• **Records supplied**
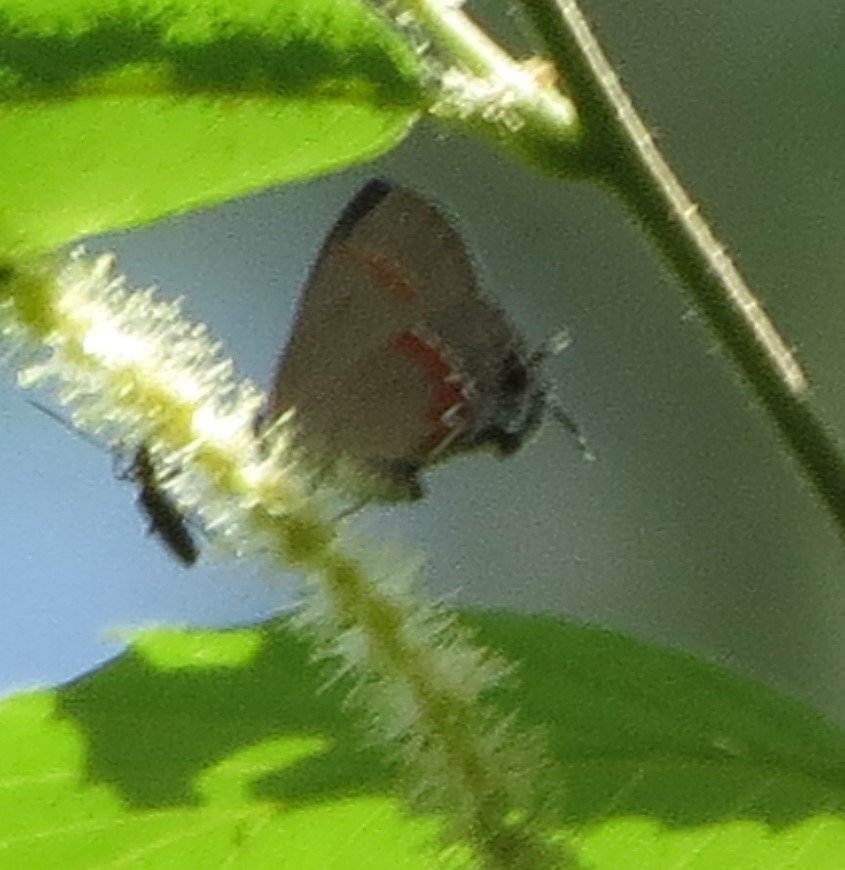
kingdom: Animalia
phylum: Arthropoda
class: Insecta
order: Lepidoptera
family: Lycaenidae
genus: Calycopis
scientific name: Calycopis cecrops
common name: Red-banded Hairstreak
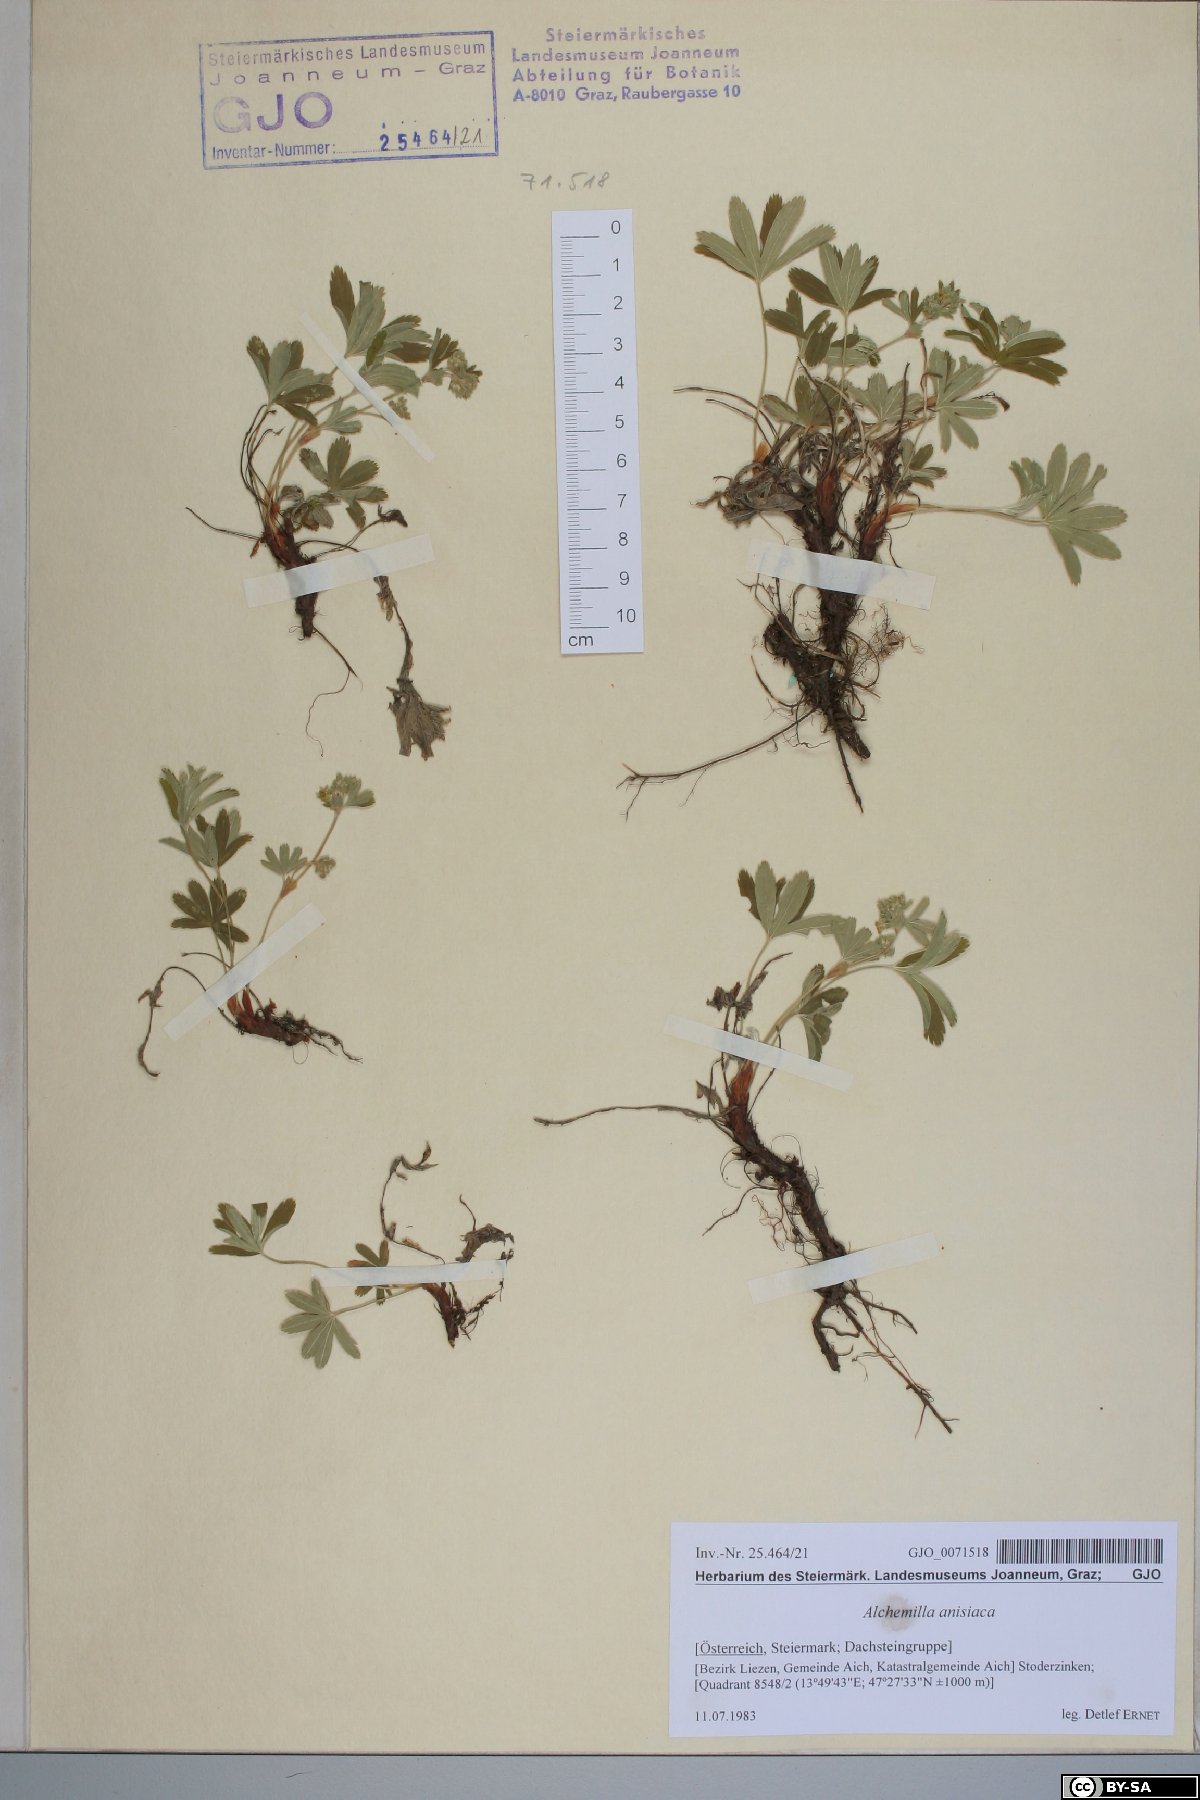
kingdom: Plantae
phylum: Tracheophyta
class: Magnoliopsida
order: Rosales
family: Rosaceae
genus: Alchemilla
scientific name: Alchemilla anisiaca
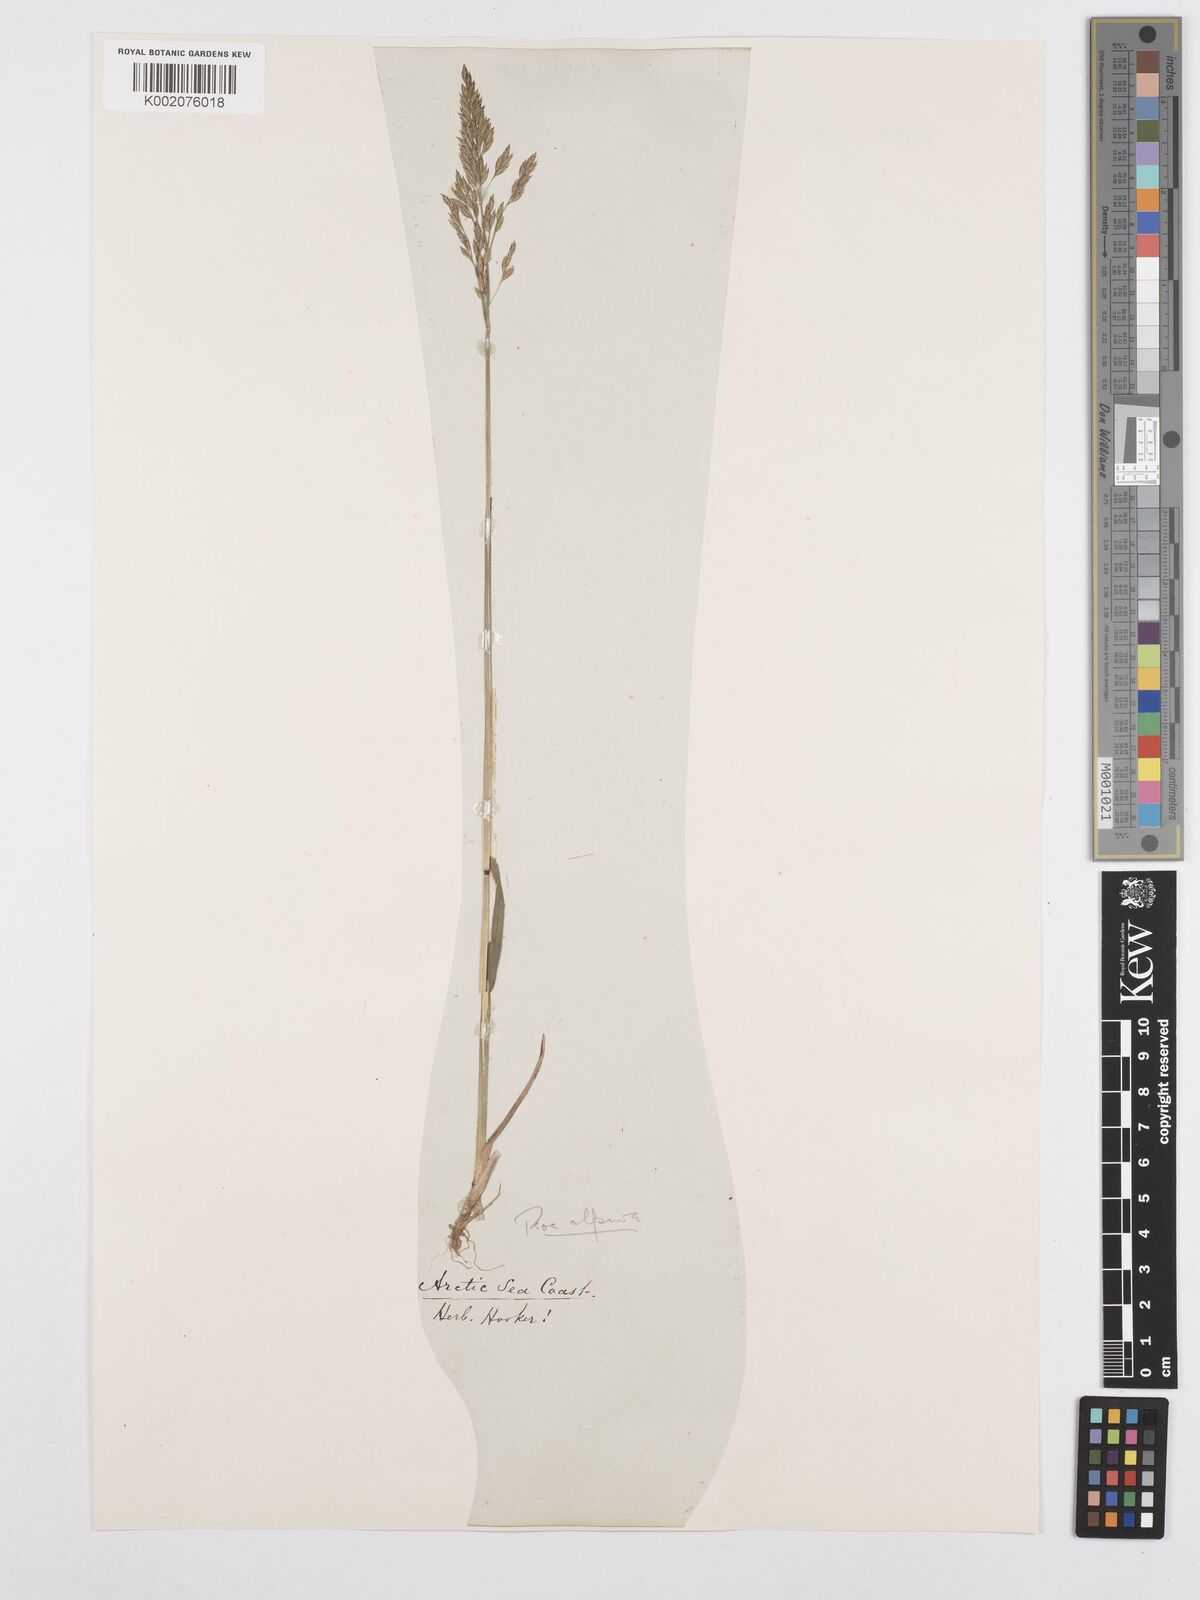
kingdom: Plantae
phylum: Tracheophyta
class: Liliopsida
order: Poales
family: Poaceae
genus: Poa
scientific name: Poa alpina
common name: Alpine bluegrass
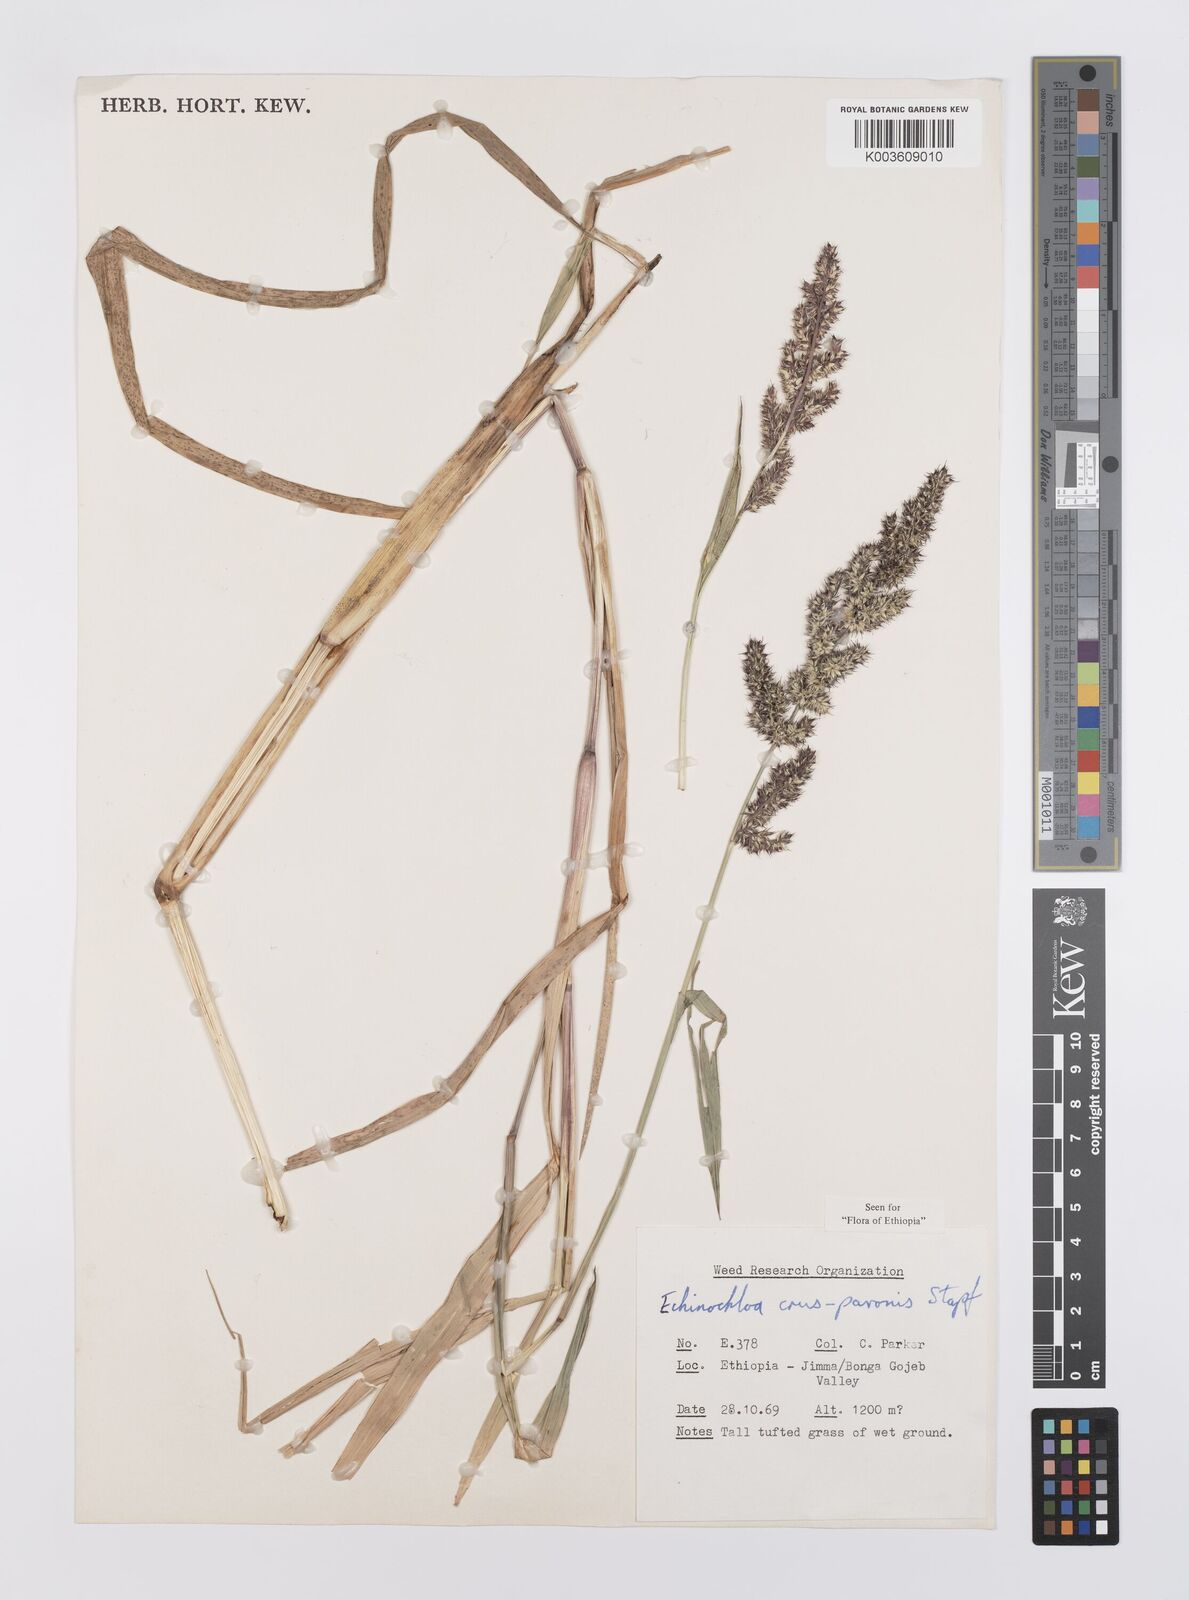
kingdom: Plantae
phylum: Tracheophyta
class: Liliopsida
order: Poales
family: Poaceae
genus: Echinochloa
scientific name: Echinochloa crus-pavonis
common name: Gulf cockspur grass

• **Directions**
Rewrite the lines of all the entries with "scientific name" renamed to "binomial", keeping everything else the same. Leave the pictures out.

• **Output**
kingdom: Animalia
phylum: Arthropoda
class: Insecta
order: Lepidoptera
family: Lycaenidae
genus: Calycopis
binomial: Calycopis cecrops
common name: Red-banded Hairstreak
kingdom: Plantae
phylum: Tracheophyta
class: Magnoliopsida
order: Rosales
family: Rosaceae
genus: Alchemilla
binomial: Alchemilla anisiaca
kingdom: Plantae
phylum: Tracheophyta
class: Liliopsida
order: Poales
family: Poaceae
genus: Poa
binomial: Poa alpina
common name: Alpine bluegrass
kingdom: Plantae
phylum: Tracheophyta
class: Liliopsida
order: Poales
family: Poaceae
genus: Echinochloa
binomial: Echinochloa crus-pavonis
common name: Gulf cockspur grass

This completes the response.